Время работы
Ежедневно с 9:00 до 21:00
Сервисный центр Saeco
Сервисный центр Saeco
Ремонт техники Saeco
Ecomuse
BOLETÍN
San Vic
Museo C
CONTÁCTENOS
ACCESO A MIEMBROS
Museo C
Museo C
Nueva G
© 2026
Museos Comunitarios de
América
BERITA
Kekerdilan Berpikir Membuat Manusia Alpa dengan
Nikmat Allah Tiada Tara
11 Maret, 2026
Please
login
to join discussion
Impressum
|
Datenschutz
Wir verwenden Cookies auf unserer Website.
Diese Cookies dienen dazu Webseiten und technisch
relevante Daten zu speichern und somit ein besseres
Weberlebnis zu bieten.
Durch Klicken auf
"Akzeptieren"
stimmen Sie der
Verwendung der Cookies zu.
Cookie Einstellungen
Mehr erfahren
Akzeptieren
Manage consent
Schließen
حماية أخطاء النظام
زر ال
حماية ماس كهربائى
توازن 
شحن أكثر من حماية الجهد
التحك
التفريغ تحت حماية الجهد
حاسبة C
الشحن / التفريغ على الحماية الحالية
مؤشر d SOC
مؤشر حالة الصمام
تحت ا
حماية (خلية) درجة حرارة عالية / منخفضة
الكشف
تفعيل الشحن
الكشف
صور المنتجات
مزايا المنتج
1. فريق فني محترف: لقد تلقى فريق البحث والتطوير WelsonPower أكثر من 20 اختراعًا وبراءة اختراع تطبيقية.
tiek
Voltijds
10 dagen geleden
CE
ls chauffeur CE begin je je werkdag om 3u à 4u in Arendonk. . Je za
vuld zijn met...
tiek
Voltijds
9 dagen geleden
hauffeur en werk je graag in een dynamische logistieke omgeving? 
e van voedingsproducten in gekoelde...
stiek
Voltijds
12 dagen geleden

EXERCISE DETAILS: From the entries above, list each line with "الجهد" in it.

EXERCISE RESPONSE:
شحن أكثر من حماية الجهد
التفريغ تحت حماية الجهد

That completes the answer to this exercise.